In many of Araújo’s works, variously colored shapes intersect and collapse into each other, ultimately creating altogether new forms. He pushed the bounds between painting and sculpture, making shaped canvases from wood that were wall-mounted as well as ones that were freestanding.
“His work encompasses so many things,” Shainman said. “I just have such a total fascination with it. There’s an energy that the pieces have when you look at them. It almost brings you energy—it’s bigger than the thing is. The more you spend time with them, the more they reveal themselves. They’re both simple and super complex simultaneously, so there’s that tension.”
The exhibition at Jack Shainman Gallery in the fall will survey much of Araújo’s career, with pieces from as early as the 1970s up to 2021. They range from a large circular sculpture in mostly black with pops of red (Redondo e raio vermelho, 2017) to an untitled 2017 work that features multiple red and gray shapes passing back and forth through each other.
“Many of the works were spoken about and chosen with him before he passed,” Shainman said, noting that the gallery had begun to ship some to New York. “Honestly, I chose works that were my favorite. The estate gave us carte blanche, and we will be showing top-notch works.”
Araújo was also an influential teacher and the founder of the Oscar Niemeyer–designed Museu Afro Brasil, in Ibirapuera Park, not far from São Paulo’s famed Biennale Pavilion. The museum’s collection of more than 6,000 objects ranges from painting and sculpture to ceramics and engravings to historical documents and photographs, all showing the impact of Black people on Brazilian society.

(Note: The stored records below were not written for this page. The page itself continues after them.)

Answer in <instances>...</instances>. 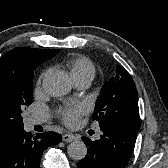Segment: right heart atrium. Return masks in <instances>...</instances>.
<instances>
[{"mask_svg":"<svg viewBox=\"0 0 168 168\" xmlns=\"http://www.w3.org/2000/svg\"><path fill=\"white\" fill-rule=\"evenodd\" d=\"M40 82H41V79L39 80L38 84H40Z\"/></svg>","mask_w":168,"mask_h":168,"instance_id":"right-heart-atrium-1","label":"right heart atrium"}]
</instances>
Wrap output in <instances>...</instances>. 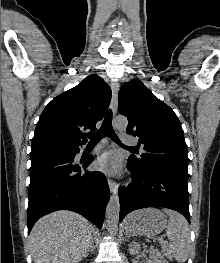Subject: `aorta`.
Here are the masks:
<instances>
[{
  "mask_svg": "<svg viewBox=\"0 0 220 263\" xmlns=\"http://www.w3.org/2000/svg\"><path fill=\"white\" fill-rule=\"evenodd\" d=\"M128 125V121L125 117H117L114 119L113 126L116 129L124 130ZM119 213H120V203L118 193H113L110 197L106 208V222L108 229L111 232H115L118 228L119 222Z\"/></svg>",
  "mask_w": 220,
  "mask_h": 263,
  "instance_id": "aorta-1",
  "label": "aorta"
}]
</instances>
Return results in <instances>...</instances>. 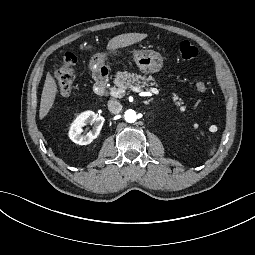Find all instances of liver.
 Returning <instances> with one entry per match:
<instances>
[{"mask_svg":"<svg viewBox=\"0 0 255 255\" xmlns=\"http://www.w3.org/2000/svg\"><path fill=\"white\" fill-rule=\"evenodd\" d=\"M147 37V34L144 33H127L121 34L114 38H112L107 45L108 50H116L118 48L127 47L134 43H137ZM86 48L90 49L91 46H87ZM83 49V47H81ZM57 93V85L54 78L47 73L46 80L44 83L41 102H40V110H39V118L43 119L51 109L55 96Z\"/></svg>","mask_w":255,"mask_h":255,"instance_id":"obj_1","label":"liver"}]
</instances>
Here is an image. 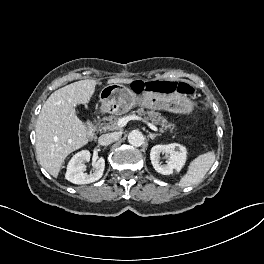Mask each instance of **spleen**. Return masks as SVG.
Instances as JSON below:
<instances>
[{
    "mask_svg": "<svg viewBox=\"0 0 264 264\" xmlns=\"http://www.w3.org/2000/svg\"><path fill=\"white\" fill-rule=\"evenodd\" d=\"M214 152H207L199 155L189 165L187 173L177 183L180 187H188L201 182L206 173L215 162Z\"/></svg>",
    "mask_w": 264,
    "mask_h": 264,
    "instance_id": "1",
    "label": "spleen"
}]
</instances>
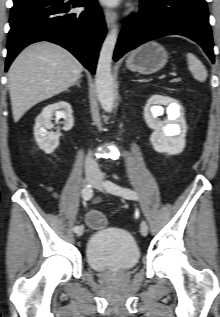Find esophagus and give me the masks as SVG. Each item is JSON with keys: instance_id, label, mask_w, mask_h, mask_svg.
Returning <instances> with one entry per match:
<instances>
[{"instance_id": "1", "label": "esophagus", "mask_w": 220, "mask_h": 317, "mask_svg": "<svg viewBox=\"0 0 220 317\" xmlns=\"http://www.w3.org/2000/svg\"><path fill=\"white\" fill-rule=\"evenodd\" d=\"M104 16H105L107 26L111 28L114 22L116 21V17H117L116 12L110 9H105Z\"/></svg>"}]
</instances>
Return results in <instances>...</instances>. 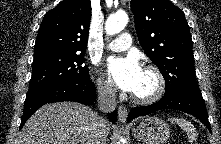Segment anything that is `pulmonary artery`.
I'll return each mask as SVG.
<instances>
[{"instance_id": "1", "label": "pulmonary artery", "mask_w": 221, "mask_h": 144, "mask_svg": "<svg viewBox=\"0 0 221 144\" xmlns=\"http://www.w3.org/2000/svg\"><path fill=\"white\" fill-rule=\"evenodd\" d=\"M131 42H132V39H131L130 34L127 32H124L120 34L116 39L111 41L107 45V48L112 51L121 52L130 48Z\"/></svg>"}]
</instances>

“He was a mentor to so many young artists,” Shainman added. “He put the money up and bought their work—talk about creating a support system. That was a huge part of his identity.”
Prior to founding the museum, Araújo served as director of the Museu de Arte da Bahia (1981–83), director of the Pinacoteca do Estado de São Paulo (1992–2002), and Municipal Secretary of Culture for São Paulo (2005). He was the subject of a midcareer retrospective in 2007 at the Instituto Tomie Ohtake in São Paulo and a survey in 2018 at the Museu de Arte de São Paulo (MASP) as part of the museum’s “Histórias afro-atlânticas” program.
Outside his home country, Araújo is not as widely known, though his work is in the collections of major international institutions, including the Los Angeles County Museum of Art, the Art Institute of Chicago, the Museum of Fine Arts Boston, Tate Modern in London, and the Museum of Sydney. Part of the gallery’s charge with the new representation is to bring Araújo’s art and contributions to a wider audience.
“I’ve always loved introducing something into the arena that’s not really known or not thought about,” Shainman said. “Emanoel had a whole career in Brazil, so although his work isn’t really known here, it is bringing something in on such a high level. In some ways he got overlooked because he was doing so many other things in addition to making his art.”